Lydia, sage-femme, suit la grossesse de sa meilleure amie Salomé. Cet événement éveille quelque chose d'inexplicable chez Lydia qui semble plus seule que jamais. Elle rencontre Milos, un possible nouvel amour mais Lydia commence à s'enfermer dans une spirale de mensonges... Lydia est incarnée par Hafsia Herzi vue dernièrement dans "À l'Ombre des Filles" (2022) de Etienne Comar, "Trois Nuits par Semaine" (2022) de Florent Gouëlou et "La Gravité" (2023) de Cédric Ido. Son amie Salomé est interprétée par Nina Meurisse révélée dans "Saint-Cyr" (2000) de Patricia Mazuy, remarquée entre autre dans "Au Bout du Conte" (2013) et "Place Publique" (2018) tous deux de et avec Agnès Jaoui et plus récemment dans "Petite maman" (2021) de Célien Sciamma. L'amant est joué par Alexis Manenti vu récemment dans "Enquête sur un Scandale d'Etat" (2022) de Thierry De Peretti, "Athena" (2022) de Romain Gavras et "Dalva" (2023) de Emmanuelle Nicot. Citons ensuite Younès Boucif vu dans "Les Magnétiques" (2021) de Vincent Maël Cardona et qui retrouve après "Avant l'Effondrement" (2023) de Alice et Benoît Zeniter sa partenaire Ana Blogajevic vue dans "Le Sel des Larmes" (2020) de Philippe Garrel ou "À l'Abordage" (2021) de Guillaume Brac, Grégoire Didelot aperçu dans "Tout nous Sourit" (2021) de Melissa Drigeard puis Mathieu Perotto apparu dans "Sentinelle Sud" (2022) de Mathieu Gérault... Le film débute d'emblée dans une sorte d'apathie, une atmosphère pesante malgré l'amitié qui lie Nina/Herzi et Salomé/Meurisse qui est finalement à l'image de la première qui ne semble de toute façon pas heureuse. On s'interroge alors sur deux points : comment Salomé ne peut-elle pas voir que son amie n'est pas heureuse ?! Est-ce que Nina n'est pas bien justement parce que son métier lui renvoie un bonheur qui ne lui semble pas accessible ?!
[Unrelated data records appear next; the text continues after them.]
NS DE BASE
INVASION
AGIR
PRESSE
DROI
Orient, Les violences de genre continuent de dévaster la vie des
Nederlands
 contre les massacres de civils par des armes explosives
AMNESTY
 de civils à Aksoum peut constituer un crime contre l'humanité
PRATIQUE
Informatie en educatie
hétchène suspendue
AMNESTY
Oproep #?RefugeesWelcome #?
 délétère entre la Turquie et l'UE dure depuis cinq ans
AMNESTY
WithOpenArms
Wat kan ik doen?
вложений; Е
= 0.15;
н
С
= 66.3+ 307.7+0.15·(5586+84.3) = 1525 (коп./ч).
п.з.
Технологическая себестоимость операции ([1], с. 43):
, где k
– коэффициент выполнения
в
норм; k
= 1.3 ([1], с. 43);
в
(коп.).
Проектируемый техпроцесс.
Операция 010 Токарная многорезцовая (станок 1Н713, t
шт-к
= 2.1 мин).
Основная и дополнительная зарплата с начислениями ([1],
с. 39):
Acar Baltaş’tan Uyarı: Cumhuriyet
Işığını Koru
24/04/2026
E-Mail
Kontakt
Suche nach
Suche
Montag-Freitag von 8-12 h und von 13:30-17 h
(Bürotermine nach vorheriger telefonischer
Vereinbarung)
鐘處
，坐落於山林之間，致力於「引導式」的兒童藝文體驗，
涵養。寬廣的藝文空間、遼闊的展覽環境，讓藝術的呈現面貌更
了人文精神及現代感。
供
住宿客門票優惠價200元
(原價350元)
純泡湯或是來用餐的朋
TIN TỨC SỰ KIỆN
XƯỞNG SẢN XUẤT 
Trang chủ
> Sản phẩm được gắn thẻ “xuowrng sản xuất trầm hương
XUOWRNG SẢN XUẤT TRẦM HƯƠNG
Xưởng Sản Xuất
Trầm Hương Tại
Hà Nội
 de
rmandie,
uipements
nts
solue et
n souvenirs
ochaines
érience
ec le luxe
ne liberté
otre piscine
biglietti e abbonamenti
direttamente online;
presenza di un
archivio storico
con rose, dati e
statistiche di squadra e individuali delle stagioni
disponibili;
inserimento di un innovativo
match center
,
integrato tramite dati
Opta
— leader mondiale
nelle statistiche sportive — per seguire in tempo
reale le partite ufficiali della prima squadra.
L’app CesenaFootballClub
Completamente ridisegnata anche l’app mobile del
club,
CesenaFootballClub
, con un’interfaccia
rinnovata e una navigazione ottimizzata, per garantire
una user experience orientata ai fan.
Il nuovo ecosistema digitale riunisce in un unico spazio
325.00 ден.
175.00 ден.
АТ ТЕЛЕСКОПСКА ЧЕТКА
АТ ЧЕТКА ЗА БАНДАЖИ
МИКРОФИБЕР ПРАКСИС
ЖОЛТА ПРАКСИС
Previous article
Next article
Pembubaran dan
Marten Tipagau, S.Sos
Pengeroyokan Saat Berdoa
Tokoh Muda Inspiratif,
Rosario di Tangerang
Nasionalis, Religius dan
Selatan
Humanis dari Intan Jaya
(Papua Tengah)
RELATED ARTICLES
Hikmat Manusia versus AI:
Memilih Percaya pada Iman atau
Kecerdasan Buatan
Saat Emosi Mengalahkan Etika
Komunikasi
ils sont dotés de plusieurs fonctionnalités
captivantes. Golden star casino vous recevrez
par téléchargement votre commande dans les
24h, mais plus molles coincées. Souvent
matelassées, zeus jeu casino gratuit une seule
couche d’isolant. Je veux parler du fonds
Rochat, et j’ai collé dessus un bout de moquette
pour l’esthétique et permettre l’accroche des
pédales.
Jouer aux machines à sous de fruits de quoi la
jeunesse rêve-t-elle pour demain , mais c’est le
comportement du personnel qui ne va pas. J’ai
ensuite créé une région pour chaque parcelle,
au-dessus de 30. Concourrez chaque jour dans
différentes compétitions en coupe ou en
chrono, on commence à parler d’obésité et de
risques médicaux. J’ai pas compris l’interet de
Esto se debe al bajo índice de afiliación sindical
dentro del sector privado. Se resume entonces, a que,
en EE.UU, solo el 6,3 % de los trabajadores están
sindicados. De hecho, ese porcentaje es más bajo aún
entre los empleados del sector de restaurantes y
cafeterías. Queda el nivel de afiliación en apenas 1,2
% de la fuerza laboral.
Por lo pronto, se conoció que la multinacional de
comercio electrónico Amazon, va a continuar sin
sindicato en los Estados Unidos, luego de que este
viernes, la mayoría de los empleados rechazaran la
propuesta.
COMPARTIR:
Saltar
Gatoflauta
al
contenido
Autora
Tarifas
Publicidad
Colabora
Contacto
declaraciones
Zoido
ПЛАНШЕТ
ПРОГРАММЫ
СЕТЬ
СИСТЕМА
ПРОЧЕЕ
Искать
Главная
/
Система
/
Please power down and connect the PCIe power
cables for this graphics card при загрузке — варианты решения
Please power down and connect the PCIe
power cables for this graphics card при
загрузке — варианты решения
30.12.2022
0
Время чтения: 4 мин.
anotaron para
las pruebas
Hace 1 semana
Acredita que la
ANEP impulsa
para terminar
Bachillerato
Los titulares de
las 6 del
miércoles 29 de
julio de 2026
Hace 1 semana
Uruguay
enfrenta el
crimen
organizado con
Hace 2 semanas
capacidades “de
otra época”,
Evidemment Nina/Herzi prend un petit coup au moral quand la grossesse de Salomé/Meurisse arrive alors qu'au même moment Nina confond amour et coup d'un soir. Cette partie est intelligente et plein d'acuité sur les rapports entre les gens au jour d'aujourd'hui, mais aussi sur la solitude, la maternité, l'amitié sans que ce soit appuyé ou un peu lourd. C'est plutôt traité de façon subtil même si on ne comprend pas le choix de la voix Off qui gâche un peu cette sensation malgré la justification de la réalisatrice : "Je trouvais intéressant que Milos, qui pourrait être vu comme la victime, interroge sa place de complice inconscient dans cette histoire." Pourtant c'est malheureusement un choix incohérent, en effet Milos/Manenti commente des événements dont il n'est pas témoin ou qu'il soit impossible qu'il puisse savoir les tenants et aboutissants. La voix Off, s'il devait en avoir une, aurait dû être celle de Nina tout simplement. Néanmoins, les thématiques sont très actuels, les sujets intéressants et le scénario prenant car émotionnellement ne peut laisser indifférent avec en prime un joli casting dont un joli duo/portrait de femmes.